Where does the string "yChannelSelector" appear? Copy every line of the entries below that holds it.

#####

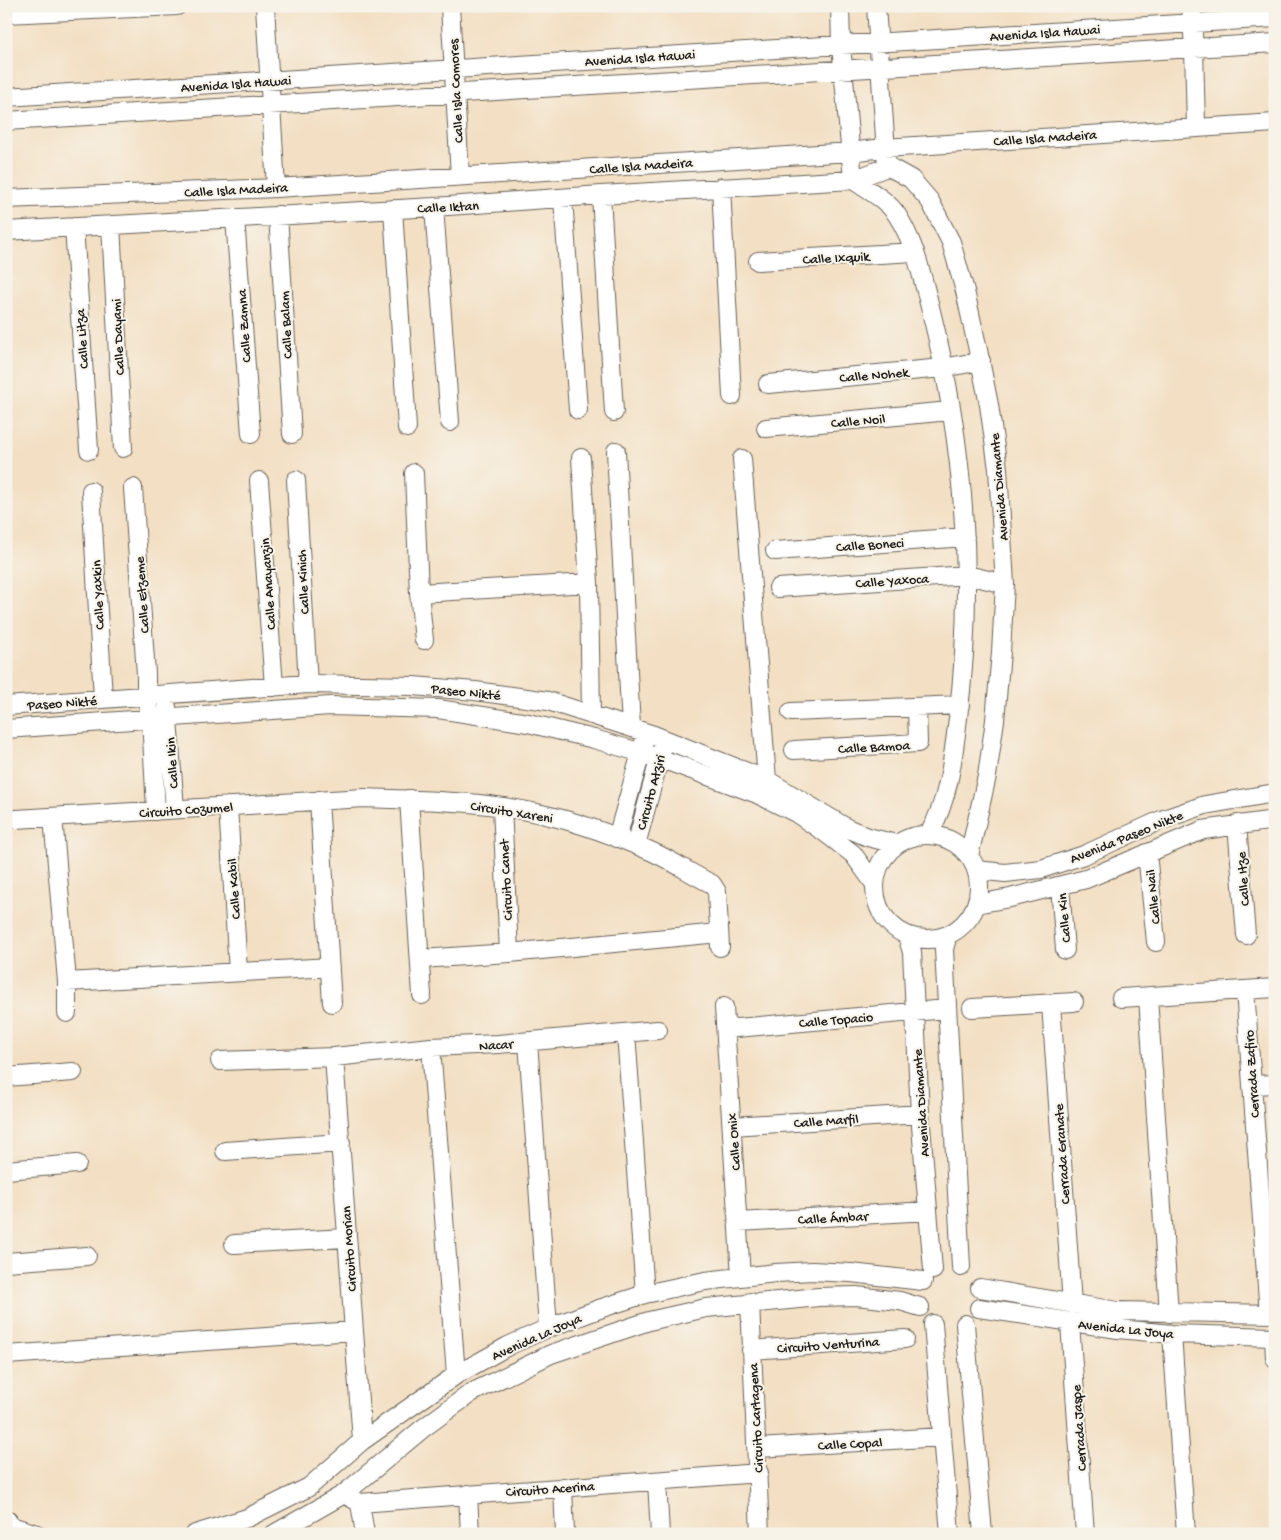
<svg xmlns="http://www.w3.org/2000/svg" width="1281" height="1540" viewBox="0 0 1281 1540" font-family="'Gochi Hand',sans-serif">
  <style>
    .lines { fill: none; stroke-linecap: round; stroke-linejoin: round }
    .minor-casing { stroke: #676056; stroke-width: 20 }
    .major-casing { stroke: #676056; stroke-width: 25 }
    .minor { stroke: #fff; stroke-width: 18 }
    .major { stroke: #fff; stroke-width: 22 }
    .labels { text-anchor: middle; stroke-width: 4; stroke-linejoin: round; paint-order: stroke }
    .street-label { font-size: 14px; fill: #1c1c1c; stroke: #f7f3e8 }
  </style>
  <rect width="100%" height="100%" fill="#f7f3e8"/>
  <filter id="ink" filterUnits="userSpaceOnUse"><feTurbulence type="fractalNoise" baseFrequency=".02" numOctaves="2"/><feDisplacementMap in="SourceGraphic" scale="10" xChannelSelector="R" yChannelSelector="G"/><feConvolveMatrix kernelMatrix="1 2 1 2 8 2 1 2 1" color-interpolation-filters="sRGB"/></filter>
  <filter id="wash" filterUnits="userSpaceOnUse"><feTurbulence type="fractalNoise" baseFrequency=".0096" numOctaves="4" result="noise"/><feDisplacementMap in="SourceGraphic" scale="20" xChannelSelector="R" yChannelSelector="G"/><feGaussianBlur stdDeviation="1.12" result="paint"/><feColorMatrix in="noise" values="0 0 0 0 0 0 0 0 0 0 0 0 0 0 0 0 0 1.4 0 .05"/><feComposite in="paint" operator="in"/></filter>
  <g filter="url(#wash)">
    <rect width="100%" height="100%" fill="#f3dfc3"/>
  </g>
  <g filter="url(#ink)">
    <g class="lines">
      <defs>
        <path id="minor" d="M265,6l11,182
          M450,6l10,170
          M840,6l1,39 12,135c15,10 34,20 44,35 18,28 25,61 33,92 34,134 45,274 28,411 -5,40 -9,81 -29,116
          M876,6l11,161 6,2 18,10 19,22 21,41 14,49 13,59 11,55 9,64 7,115 -4,68 -6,68 -8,56 -18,80
          M1191,6l3,42 2,79
          M6,14l171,-8
          M6,97l1269,-79
          M6,121l1269,-78
          M721,187l11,209
          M601,195l13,217
          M563,198l15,212
          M6,199l270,-11 574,-36 34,-4 391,-25
          M434,207l16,215
          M393,209l14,219
          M278,215l14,219
          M235,218l16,216
          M111,225l12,223
          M74,227l15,223
          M6,231l428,-24 167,-12 252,-15 34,-13
          M758,261l157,-9
          M768,384l175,-16 38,-7
          M766,428l184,-17
          M616,451l15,276
          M581,458l8,125 2,132
          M742,459l25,321
          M414,473l5,120 5,47
          M296,480l12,204
          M259,481l15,206
          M133,488l13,186v22l5,22 5,93
          M91,491l12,207
          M775,551l190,-14
          M778,588l189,-13 38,9
          M419,593l170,-10
          M6,706l302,-22 105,2 62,5 73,10 106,34 113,45 80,48 21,9 28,7
          M167,707l8,102
          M791,712l169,-7
          M6,729l324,-23 108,3 90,14 66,16 65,19 96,35 41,20 31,21 26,20 21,29
          M794,750l124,-7 -1,-36
          M409,799l13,196
          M319,800l13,203
          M228,806l10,166
          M502,807l7,146
          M53,817l14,165v31
          M16,819l348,-21c63,2 129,3 190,19 32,8 64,20 94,33 22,9 43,24 64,34l5,8 3,55
          M1237,824l9,111
          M875 887a52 52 0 1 1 104 0a52 52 0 1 1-104 0Z
          M617,838l27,-96
          M636,845l26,-96
          M1147,853l9,89
          M976,870l29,3 36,-4 43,-14 77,-35 44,-15 70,-12
          M1060,886l5,64
          M976,904l34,-6 76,-19 117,-49 72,-10
          M948,935l-4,14 17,318
          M907,936l5,16 8,162 13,156
          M421,959l88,-6 210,-20
          M67,982l263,-15
          M1245,990l24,324
          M1148,997l21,316
          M1121,998l154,-10
          M1051,1004l21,300
          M724,1007l17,270
          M972,1008l102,-6
          M726,1029l220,-20
          M626,1033l19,261
          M528,1041l20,287
          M431,1047l25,328
          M334,1057l28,384
          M220,1061l114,-4 97,-10 67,-3 160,-14
          M6,1077l67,-5
          M1252,1085l23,-1
          M732,1126l188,-12
          M225,1151l116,-8
          M6,1170l71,-6
          M738,1222l190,-11
          M234,1244l113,-6
          M6,1262l81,-6
          M980,1288l137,23 158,3
          M750,1302l10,232
          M979,1308l139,21 54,5 103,3
          M1070,1323l15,211
          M933,1324l17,210
          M965,1324l18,210
          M1172,1334l14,200
          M1274,1337l1,21
          M751,1350l154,-11
          M6,1355l348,-24
          M758,1448l184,-11
          M657,1481l3,53
          M563,1487l2,47
          M344,1494l16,9 399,-30
          M468,1494l2,40
          M360,1503l5,31
          M8,1525l29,9
          M195,1534l52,-16 62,-31 53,-46 94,-66 52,-29 40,-18 54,-20 43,-14 60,-13 71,-8 36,-2 39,2 72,8
          M274,1534l70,-40 78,-65 49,-36 80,-39 98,-33 57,-13 113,-11 37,-1 44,5 20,6"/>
        <path id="major" d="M6,1522l5,12"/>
      </defs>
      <use href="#minor" class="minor-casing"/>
      <use href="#major" class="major-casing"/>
      <use href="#minor" class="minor"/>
      <use href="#major" class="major"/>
    </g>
  </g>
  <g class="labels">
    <g class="street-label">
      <text transform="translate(1045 32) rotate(-4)" y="5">Avenida Isla Hawai</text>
      <text transform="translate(640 57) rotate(-4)" y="5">Avenida Isla Hawai</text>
      <text transform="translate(236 83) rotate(-4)" y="5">Avenida Isla Hawai</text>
      <text transform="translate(455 91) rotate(-93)" y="5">Calle Isla Comores</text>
      <text transform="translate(1045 137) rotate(-4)" y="5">Calle Isla Madeira</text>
      <text transform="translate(641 165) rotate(-4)" y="5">Calle Isla Madeira</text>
      <text transform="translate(236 189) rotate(-3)" y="5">Calle Isla Madeira</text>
      <text transform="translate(448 206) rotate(-3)" y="5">Calle Iktan</text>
      <text transform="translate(836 257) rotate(-3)" y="5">Calle Ixquik</text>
      <text transform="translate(285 325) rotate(-93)" y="5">Calle Balam</text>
      <text transform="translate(243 326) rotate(-94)" y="5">Calle Zamna</text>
      <text transform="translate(117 337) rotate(-93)" y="5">Calle Dayami</text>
      <text transform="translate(81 339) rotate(-94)" y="5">Calle Litza</text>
      <text transform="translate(874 374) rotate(-5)" y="5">Calle Nohek</text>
      <text transform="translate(858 420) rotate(-5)" y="5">Calle Noil</text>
      <text transform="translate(998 487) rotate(-95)" y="5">Avenida Diamante</text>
      <text transform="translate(870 544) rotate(-4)" y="5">Calle Boneci</text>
      <text transform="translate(892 580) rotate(-4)" y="5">Calle Yaxoca</text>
      <text transform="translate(302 582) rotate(-93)" y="5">Calle Kinich</text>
      <text transform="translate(267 584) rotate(-94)" y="5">Calle Anayanzin</text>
      <text transform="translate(97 595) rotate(-93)" y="5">Calle Yaxkin</text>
      <text transform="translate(141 595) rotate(-94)" y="5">Calle Etzeme</text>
      <text transform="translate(466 691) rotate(6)" y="5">Paseo Nikté</text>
      <text transform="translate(62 702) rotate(-4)" y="5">Paseo Nikté</text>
      <text transform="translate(874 746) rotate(-3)" y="5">Calle Bamoa</text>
      <text transform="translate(171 763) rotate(-94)" y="5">Calle Ikin</text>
      <text transform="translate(650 792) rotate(-75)" y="5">Circuito Atziri</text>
      <text transform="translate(186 809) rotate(-4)" y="5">Circuito Cozumel</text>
      <text transform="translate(512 811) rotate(9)" y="5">Circuito Xareni</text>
      <text transform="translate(1126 836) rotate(-22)" y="5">Avenida Paseo Nikte</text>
      <text transform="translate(1242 879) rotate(-94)" y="5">Calle Itze</text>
      <text transform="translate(505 880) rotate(-93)" y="5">Circuito Canet</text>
      <text transform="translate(233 889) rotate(-94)" y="5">Calle Kabil</text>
      <text transform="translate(1152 897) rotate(-96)" y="5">Calle Nail</text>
      <text transform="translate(1063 918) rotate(-95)" y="5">Calle Kin</text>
      <text transform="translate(836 1019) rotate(-5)" y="5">Calle Topacio</text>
      <text transform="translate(496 1044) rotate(-4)" y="5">Nacar</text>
      <text transform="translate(1251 1074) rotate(-94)" y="5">Cerrada Zafiro</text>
      <text transform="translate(920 1103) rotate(-94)" y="5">Avenida Diamante</text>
      <text transform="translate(826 1120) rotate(-4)" y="5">Calle Marfil</text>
      <text transform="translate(733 1142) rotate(-94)" y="5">Calle Onix</text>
      <text transform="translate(1061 1154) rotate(-94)" y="5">Cerrada Granate</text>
      <text transform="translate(833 1217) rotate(-3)" y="5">Calle Ámbar</text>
      <text transform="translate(348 1249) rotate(-94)" y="5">Circuito Morian</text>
      <text transform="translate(1126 1328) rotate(6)" y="5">Avenida La Joya</text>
      <text transform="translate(536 1336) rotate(-24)" y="5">Avenida La Joya</text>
      <text transform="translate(828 1344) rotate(-4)" y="5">Circuito Venturina</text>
      <text transform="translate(755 1418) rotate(-93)" y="5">Circuito Cartagena</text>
      <text transform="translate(1078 1428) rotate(-94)" y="5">Cerrada Jaspe</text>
      <text transform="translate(850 1443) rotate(-3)" y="5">Calle Copal</text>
      <text transform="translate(550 1488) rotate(-4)" y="5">Circuito Acerina</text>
    </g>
  </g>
  <rect width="1281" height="1540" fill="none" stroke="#f7f3e8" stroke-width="25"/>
</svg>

#####

◆ **RESPONSE FOR THIS EXERCISE**:
  <filter id="ink" filterUnits="userSpaceOnUse"><feTurbulence type="fractalNoise" baseFrequency=".02" numOctaves="2"/><feDisplacementMap in="SourceGraphic" scale="10" xChannelSelector="R" yChannelSelector="G"/><feConvolveMatrix kernelMatrix="1 2 1 2 8 2 1 2 1" color-interpolation-filters="sRGB"/></filter>
  <filter id="wash" filterUnits="userSpaceOnUse"><feTurbulence type="fractalNoise" baseFrequency=".0096" numOctaves="4" result="noise"/><feDisplacementMap in="SourceGraphic" scale="20" xChannelSelector="R" yChannelSelector="G"/><feGaussianBlur stdDeviation="1.12" result="paint"/><feColorMatrix in="noise" values="0 0 0 0 0 0 0 0 0 0 0 0 0 0 0 0 0 1.4 0 .05"/><feComposite in="paint" operator="in"/></filter>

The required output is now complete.